◆ Collected data entries

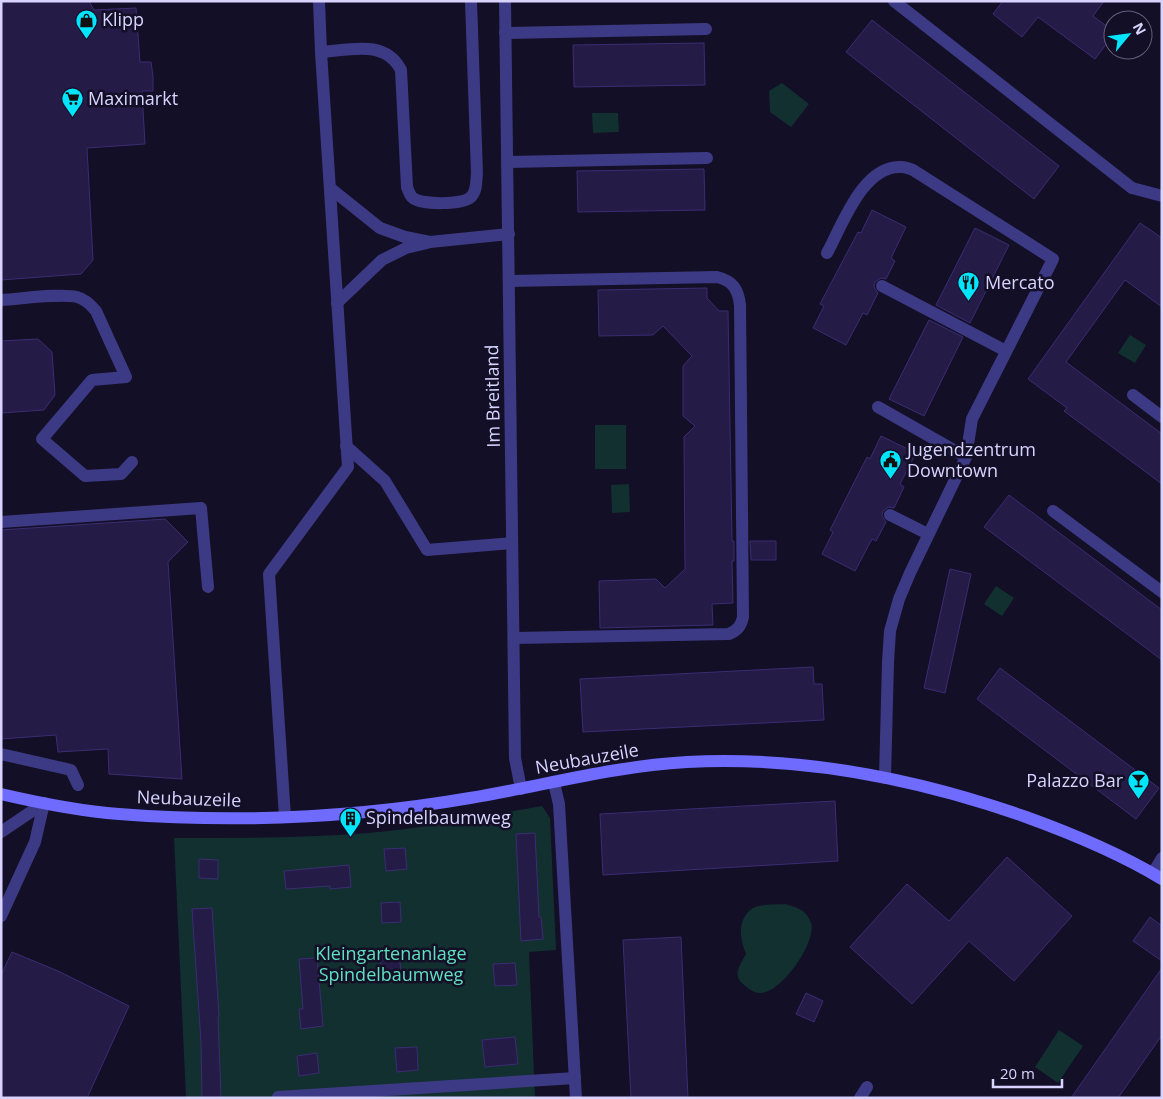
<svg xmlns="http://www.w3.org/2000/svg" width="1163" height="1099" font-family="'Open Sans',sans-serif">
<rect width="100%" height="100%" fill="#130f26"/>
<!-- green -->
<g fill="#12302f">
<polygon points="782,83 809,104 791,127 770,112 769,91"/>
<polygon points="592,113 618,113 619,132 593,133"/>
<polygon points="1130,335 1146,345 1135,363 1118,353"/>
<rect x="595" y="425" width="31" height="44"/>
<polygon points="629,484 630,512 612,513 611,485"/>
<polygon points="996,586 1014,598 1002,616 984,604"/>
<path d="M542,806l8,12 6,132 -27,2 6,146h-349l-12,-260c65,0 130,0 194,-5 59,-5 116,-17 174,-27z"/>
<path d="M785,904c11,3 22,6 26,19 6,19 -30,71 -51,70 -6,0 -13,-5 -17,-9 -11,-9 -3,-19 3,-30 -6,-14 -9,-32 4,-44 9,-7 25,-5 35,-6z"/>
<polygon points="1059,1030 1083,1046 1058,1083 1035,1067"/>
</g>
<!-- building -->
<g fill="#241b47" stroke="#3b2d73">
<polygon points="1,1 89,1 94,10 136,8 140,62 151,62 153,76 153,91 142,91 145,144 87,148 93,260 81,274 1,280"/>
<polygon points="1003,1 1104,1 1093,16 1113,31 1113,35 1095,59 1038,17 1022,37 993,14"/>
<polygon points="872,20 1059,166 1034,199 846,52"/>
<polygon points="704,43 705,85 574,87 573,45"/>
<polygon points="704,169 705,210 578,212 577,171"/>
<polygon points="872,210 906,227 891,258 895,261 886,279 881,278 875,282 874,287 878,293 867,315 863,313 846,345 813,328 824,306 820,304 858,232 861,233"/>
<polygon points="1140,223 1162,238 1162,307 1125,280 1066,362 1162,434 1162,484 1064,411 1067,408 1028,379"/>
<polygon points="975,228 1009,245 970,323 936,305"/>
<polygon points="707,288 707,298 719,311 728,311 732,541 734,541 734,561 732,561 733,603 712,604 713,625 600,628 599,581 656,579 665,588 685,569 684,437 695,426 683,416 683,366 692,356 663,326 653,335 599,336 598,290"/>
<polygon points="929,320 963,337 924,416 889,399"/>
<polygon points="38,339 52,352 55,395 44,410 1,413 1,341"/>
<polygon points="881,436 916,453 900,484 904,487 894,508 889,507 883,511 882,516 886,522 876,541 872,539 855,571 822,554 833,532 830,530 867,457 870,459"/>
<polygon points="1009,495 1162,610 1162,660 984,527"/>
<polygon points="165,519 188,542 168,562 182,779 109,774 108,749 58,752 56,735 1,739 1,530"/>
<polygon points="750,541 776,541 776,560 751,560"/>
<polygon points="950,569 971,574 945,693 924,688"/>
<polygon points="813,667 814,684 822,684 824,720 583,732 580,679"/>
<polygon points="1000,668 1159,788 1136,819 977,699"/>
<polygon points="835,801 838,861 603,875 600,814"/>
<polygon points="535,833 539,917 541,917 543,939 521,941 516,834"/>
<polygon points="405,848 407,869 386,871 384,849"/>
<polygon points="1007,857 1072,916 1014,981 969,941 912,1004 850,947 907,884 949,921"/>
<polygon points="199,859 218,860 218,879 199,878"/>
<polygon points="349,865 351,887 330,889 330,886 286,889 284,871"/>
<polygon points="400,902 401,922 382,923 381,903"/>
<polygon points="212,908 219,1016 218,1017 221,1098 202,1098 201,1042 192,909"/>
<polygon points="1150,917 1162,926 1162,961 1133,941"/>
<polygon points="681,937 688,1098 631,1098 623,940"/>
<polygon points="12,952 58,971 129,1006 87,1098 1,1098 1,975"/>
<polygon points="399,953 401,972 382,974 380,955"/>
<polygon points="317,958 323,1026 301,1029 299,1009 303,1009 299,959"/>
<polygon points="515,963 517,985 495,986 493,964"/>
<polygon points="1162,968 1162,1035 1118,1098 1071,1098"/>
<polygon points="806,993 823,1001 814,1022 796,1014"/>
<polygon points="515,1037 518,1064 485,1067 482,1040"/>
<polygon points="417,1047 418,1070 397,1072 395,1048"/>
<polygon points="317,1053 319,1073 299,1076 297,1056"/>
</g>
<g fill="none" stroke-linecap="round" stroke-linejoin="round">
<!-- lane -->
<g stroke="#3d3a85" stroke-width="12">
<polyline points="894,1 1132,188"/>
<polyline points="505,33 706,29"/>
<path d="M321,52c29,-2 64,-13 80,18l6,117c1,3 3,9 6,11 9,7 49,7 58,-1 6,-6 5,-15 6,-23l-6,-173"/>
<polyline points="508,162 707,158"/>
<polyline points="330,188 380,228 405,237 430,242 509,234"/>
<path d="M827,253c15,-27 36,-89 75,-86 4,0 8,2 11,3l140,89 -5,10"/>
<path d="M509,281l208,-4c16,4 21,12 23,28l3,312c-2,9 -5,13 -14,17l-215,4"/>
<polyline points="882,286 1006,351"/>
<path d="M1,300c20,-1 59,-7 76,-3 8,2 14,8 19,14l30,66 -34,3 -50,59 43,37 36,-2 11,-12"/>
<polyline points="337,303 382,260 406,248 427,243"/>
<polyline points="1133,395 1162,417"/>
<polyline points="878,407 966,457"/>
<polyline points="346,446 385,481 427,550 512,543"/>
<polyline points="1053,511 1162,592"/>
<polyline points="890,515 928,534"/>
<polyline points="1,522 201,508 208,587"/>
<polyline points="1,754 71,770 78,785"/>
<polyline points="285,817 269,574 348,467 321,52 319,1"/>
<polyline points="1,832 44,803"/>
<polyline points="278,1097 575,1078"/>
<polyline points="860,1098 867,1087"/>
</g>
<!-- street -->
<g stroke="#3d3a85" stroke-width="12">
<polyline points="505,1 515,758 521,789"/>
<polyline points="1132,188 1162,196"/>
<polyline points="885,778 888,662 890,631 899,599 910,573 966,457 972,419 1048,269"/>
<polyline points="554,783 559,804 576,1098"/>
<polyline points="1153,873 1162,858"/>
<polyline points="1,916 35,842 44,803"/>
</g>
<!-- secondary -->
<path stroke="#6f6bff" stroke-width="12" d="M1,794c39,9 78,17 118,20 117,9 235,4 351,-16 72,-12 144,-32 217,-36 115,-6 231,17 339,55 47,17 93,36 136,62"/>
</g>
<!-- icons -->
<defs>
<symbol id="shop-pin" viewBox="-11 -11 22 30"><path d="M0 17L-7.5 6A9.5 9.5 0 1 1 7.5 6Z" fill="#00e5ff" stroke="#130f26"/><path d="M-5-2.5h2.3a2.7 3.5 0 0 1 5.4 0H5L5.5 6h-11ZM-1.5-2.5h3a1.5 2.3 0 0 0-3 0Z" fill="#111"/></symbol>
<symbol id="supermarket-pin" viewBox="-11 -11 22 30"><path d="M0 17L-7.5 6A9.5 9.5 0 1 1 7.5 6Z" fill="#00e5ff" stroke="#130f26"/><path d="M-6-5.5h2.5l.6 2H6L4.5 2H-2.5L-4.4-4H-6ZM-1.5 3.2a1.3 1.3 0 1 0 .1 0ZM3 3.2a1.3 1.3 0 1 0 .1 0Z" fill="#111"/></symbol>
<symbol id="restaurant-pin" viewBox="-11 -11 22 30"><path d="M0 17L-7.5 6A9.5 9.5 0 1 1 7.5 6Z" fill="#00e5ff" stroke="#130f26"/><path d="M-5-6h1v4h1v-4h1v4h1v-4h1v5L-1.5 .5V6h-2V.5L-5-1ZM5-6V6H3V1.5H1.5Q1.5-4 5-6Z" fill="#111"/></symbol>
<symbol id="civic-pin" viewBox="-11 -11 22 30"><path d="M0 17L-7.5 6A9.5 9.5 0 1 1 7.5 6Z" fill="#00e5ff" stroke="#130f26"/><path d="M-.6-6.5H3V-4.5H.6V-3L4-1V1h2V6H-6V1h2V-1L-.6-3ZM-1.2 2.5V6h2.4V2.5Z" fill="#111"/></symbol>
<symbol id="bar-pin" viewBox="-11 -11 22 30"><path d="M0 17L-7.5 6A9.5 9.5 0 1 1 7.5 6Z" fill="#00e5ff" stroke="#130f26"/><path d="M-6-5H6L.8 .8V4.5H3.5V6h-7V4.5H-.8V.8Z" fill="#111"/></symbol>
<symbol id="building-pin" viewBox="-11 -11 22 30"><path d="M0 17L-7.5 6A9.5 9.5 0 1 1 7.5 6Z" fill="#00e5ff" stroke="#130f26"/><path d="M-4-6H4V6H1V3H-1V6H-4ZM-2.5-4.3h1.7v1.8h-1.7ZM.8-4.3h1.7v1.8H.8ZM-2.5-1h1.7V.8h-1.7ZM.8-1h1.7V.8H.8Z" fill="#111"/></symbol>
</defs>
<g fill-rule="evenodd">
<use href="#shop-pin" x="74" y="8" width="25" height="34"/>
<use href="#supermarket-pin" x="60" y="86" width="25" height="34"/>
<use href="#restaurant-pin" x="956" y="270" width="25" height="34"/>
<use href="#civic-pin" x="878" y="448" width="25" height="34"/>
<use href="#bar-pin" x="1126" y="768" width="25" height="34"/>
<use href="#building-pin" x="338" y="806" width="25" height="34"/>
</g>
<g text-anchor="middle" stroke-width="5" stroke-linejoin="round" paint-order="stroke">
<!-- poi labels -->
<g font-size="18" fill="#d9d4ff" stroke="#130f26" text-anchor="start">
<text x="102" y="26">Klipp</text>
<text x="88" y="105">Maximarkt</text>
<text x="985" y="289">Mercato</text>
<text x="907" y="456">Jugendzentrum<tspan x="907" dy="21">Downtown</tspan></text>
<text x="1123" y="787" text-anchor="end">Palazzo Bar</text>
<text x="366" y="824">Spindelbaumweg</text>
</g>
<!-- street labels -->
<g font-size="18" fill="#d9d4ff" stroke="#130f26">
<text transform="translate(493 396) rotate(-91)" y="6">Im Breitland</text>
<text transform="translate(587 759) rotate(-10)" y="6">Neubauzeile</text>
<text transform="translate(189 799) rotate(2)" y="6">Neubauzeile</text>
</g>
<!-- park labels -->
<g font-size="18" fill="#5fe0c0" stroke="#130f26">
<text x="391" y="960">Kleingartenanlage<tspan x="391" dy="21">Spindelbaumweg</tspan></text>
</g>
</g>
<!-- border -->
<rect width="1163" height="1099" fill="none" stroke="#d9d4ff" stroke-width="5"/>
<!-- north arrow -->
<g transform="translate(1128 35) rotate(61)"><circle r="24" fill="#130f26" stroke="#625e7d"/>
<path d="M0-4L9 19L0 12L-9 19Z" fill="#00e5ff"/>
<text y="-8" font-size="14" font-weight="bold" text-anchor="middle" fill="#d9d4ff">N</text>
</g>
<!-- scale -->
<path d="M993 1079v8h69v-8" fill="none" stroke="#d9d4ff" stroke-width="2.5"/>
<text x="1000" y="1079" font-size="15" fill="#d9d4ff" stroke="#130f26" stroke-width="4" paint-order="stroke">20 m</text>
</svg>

◆ What this task involves
Please return all lines from the records that hold the word "middle".

◆ Answer box
<g text-anchor="middle" stroke-width="5" stroke-linejoin="round" paint-order="stroke">
<text y="-8" font-size="14" font-weight="bold" text-anchor="middle" fill="#d9d4ff">N</text>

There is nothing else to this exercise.